▶ _PAGE TEXT_:
= Beginning of Section =

It is true that Einstein derived what we now call the Field Equations. This is a differential equation containing various tensors. At the time of its derivation, Einstein did not know what the equation was saying or depicting. Only mathematicians recognized that one term in the Field Equation was something called a Riemann metric tensor. Einstein himself didn't know what "Riemann metric tensor" was, having never been trained in that mathematics. A metric tensor is the way in which distances are defined in non-euclidean geometries. Instead of using the word "distance" in those non-euclidean manifolds, they use the word "metric". This is the basis of the historical anecdote that goes :

"Only six people in Europe understand General Relativity."

{ edit : Arthur Eddington? research }

Those six people were the mathematicians trained in non-euclidean geometry. There may very well have been a whole 6 of them at some time in the early 1900s.

Relativity itself?

Wherefore Einstein went into a cave as a hermit, where he fasted and meditated daily for hours. When he emerged from the cave weeks later, he carried a large stone tablet, upon which was carved E = mc

^{2}He returned to the assembly and held the tablet above his head :

I am Albertus Einsteinius Maximus. I do declare that energy and mass are but one of the same substance!

The members of the assembly fell upon their faces before him. And they did anoint him.

Anyways..

A music critic-journalist wrote about "heavy metal falling" when trying to describe the sound of Jimi Hendrix playing a distorted guitar. Thus was coined the genre : heavy metal. Hendrix did not describe what he was doing as heavy metal. Mendel never said he was doing "genetics". Newton, while reasoning about infinitesimal quantities, did not call what he was doing "calculus".

= End of Section =

▶ _PARTS OF THE EXERCISE_:
a) Copy the part of the Einstein passage that opens with the words containing "Wherefore Einstein went" and closes with "the same substance!".
b) Carry on the Einstein passage from where it stops.

▶ _SOURCE MATERIAL_:
= Beginning of Section =

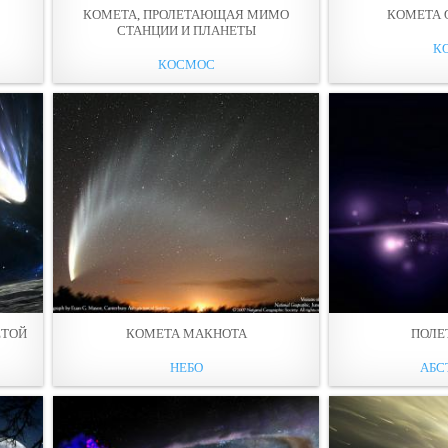
КОМЕТА, ПРОЛЕТАЮЩАЯ МИМО
КОМЕТА 
СТАНЦИИ И ПЛАНЕТЫ
К
КОСМОС
ЕТОЙ
КОМЕТА МАКНОТА
ПОЛЕ
НЕБО
АБС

= End of Section =

▶ _TASK-BY-TASK RESULTS_:
a)
Wherefore Einstein went into a cave as a hermit, where he fasted and meditated daily for hours. When he emerged from the cave weeks later, he carried a large stone tablet, upon which was carved E = mc

^{2}He returned to the assembly and held the tablet above his head :

I am Albertus Einsteinius Maximus. I do declare that energy and mass are but one of the same substance!

b)
But certainly, we can rest assured that Einstein called what he was doing in 1905 the theory of Special Relativity .. right?

Sorry. No.

Albert Einstein, the man himself, only ever referred to something he called "the principle of relativity". If we had Albert in the room with us, and we asked him what he meant by this principle, he would likely say something along the lines of "space coordinates and time coordinates are covariant". We can be sure he would say something nearly like this, as we can tell from his writing in a long article in 1950.

Unanimously, modern textbooks delineate and frame this topic as the theory of Special Relativity. Physics and engineering students in universities are not shown a "principle of relativity". Students are instead exposed to momentum 4-vectors. The tails of the vectors are on the here-and-now event, and the heads point somewhere else in Minkowski spacetime. The same Minkowski spacetime that Albert E referred to as superfluous erudition.

So what did Einstein really even contribute to physics after all this? The answer is that he contributed some key foundational ideas and insights... which later formed the foundations of a modern theory we call Special Relativity. In 1905, Albert Einstein believed he was submitting papers to the Annalen der Physik on the topic of electrodynamics (what we now call electromagnetism). Very much like the historical foundations of quantum mechanics, the very men who we popularly associate with these theories sometimes even rejected their more mainstream interpretations. Or rejected them at first, and later changed their minds, (or possibly more complex events.)

Paul Dirac's work was the key catalyst for the discovery of anti-matter. However Dirac himself couldn't see it. He may have even initially rejected the idea that positively-charged holes in a "sea of charge" could be a particle. It was in fact one of Dirac's Phd students who was the loudest proponent of the positron. That student's name : Robert Oppenheimer.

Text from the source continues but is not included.